Выбрать главу

— Пожалуйста.

Я хотел побыстрее отделаться от него.

Ясно, что никаких отношений между Эстравеном и мной не может быть. Даже если его разжалование и изгнание частично можно было отнести на мой счет, я не чувствовал себя виновным. Ни его поступки, ни их мотивы не были мне ясны в Эрхенранге, и я не мог доверять ему. Я бы не хотел, чтобы он связывался с теми орготами, которые, как я считал, одобряли мою миссию. Его присутствие было для меня помехой.

Один из многочисленных слуг ввел его в мою комнату. Я усадил его в мягкое кресло и предложил выпить эля. Он отказался. Его манеры были не то чтобы сдержанными, а какими-то напряженными.

— Первый настоящий снег, — сказал он, заметив, что я гляжу на плотно занавешенное окно. — Вы еще не смотрели на улицу?

Я выглянул и увидел густой снег. Улицы и крыши были укутаны им. За ночь снег выпал на два-три дюйма. Был Ирин Гор — одиннадцатый день первого осеннего месяца.

— Ранний снег, — проговорил я, очарованный этим зрелищем.

— Он предсказывает суровую зиму.

Я оставил занавес незадернутым. Тусклый свет падал на смуглое лицо Эстравена. Казалось, он состарился с тех пор, как я его в последний раз видел в доме в Красном Углу во дворце Эрхенранга. Ему, должно быть, довелось многое испытать.

— Вот то, что меня просили передать вам, Эстравен, — сказал я.

Я отдал ему сверток с деньгами, который после его звонка я выложил на стол. Он взял его и торжественно поблагодарил меня. Я не садился. Немного погодя, по-прежнему держа сверток в руках, он встал.

Что-то говорило мне, что я совершаю ошибку, но я не обратил — на это внимания. Я не хотел, чтобы он вновь приходил ко мне.

Он посмотрел на меня. Конечно, он был ниже ростом и плотнее, но в этот момент мне не казалось, что он смотрит снизу вверх. Я не встретился с его взглядом. Я рассеянно глядел на радиоприемник на столе.

— Не следует верить всему, что передают здесь по радио, — вежливо сказал он. — Мне кажется, что здесь, в Мишпори, вы будете нуждаться в помощи и совете.

— Похоже, здесь много людей, готовых помочь мне.

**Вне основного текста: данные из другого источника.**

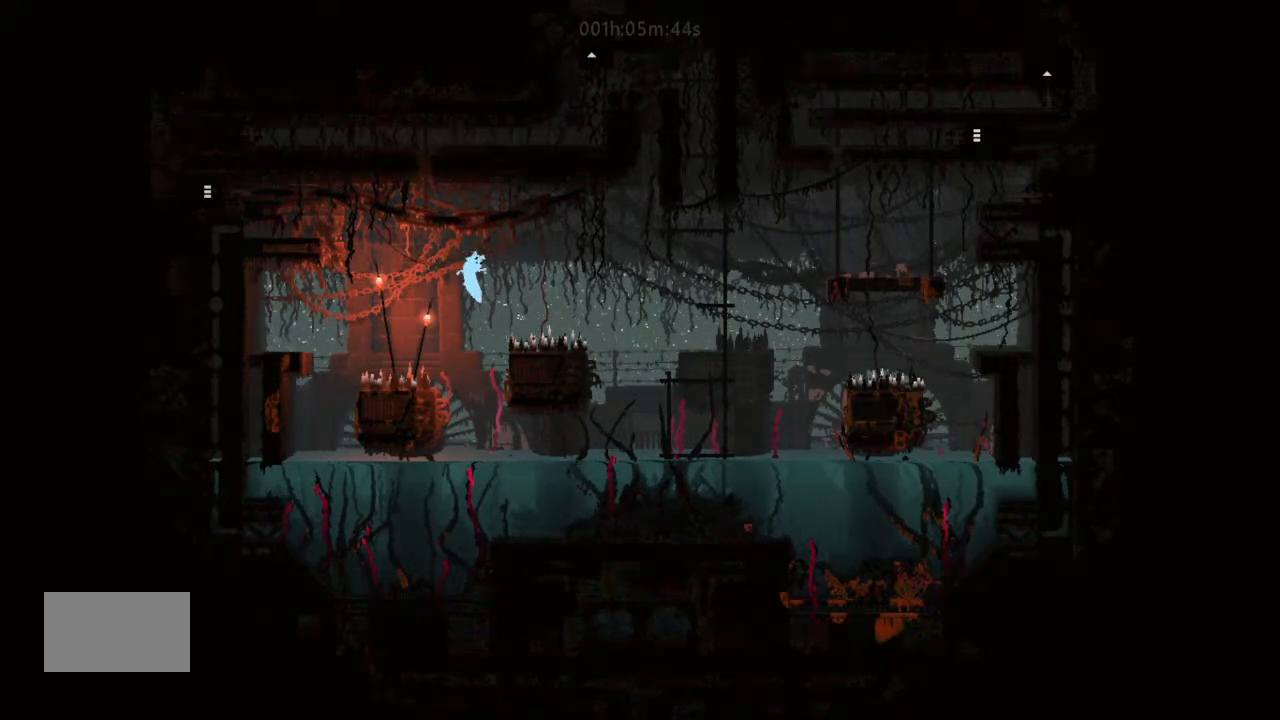
{"keys": [], "events": [[100, "up", "down"], [233, "j", "up"], [500, "left", "up"], [500, "up", "up"]]}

— По-вашему, десять человек более достойны доверия, чем один? Но простите, мне не следовало говорить по-кархидски.

Он перешел на орготский.

— Изгнанник не должен говорить на родном языке. В его устах этот язык горек. А орготский язык больше подходит для предателя: он похож на сладкий сироп. Господин Ай, вы оказали услугу мне и моему старому другу и кеммерингу Аше Форету, и его именем и своим собственным я прошу о позволении дать вам добрый совет.

Он помолчал. Я ничего не сказал.

Раньше я никогда не слышал о такой форме вежливости. И я понятия не имел, что она означает. Он продолжал:

— Здесь, в Мишпори, вы не то, чем были в Эрхенранге. Здесь вы лишь орудие фракционной борьбы. Советую вам быть осторожным и не позволять им использовать себя. Советую вам не доверять ни одной фракции. Они могут использовать вас лишь во зло.

Он замолчал, и я уже хотел было попросить его объясниться подробнее, но он сказал:

— Прощайте, господин Ай.

Он повернулся и вышел. Я стоял в ошеломлении. Этот человек подобен электрическому угрю — его не ухватишь и не поймешь, чем он тебя ударил.

Он окончательно испортил мне настроение. Я подошел к узкому окну и выглянул наружу. Снег немного поредел, и картина была прекрасна. Хлопья снега напоминали лепестки вишни, падающие под порывами ветра на моей родине — на Земле, на зеленой, теплой Земле, там, где весной деревья покрываются цветами. Я почувствовал тоску по родине. Два года я провел на этой планете, начинается третья зима — месяцы безжалостного мороза, снега, льда, ветра, холода снаружи и внутри, холода до костей и до мозга костей. И все это время я один, совершенно один, и не могу доверять ни единой душе. Бедный Дженри, может быть, мы поплачем? Я видел, как из дома вышел Эстравен — темная фигура на фоне белого снега, — осмотрелся, плотнее затянул пояс своего хеба — пальто у него не было — и пошел по улице, двигаясь грациозно и быстро, как будто он был единственным живым существом в Мишпори.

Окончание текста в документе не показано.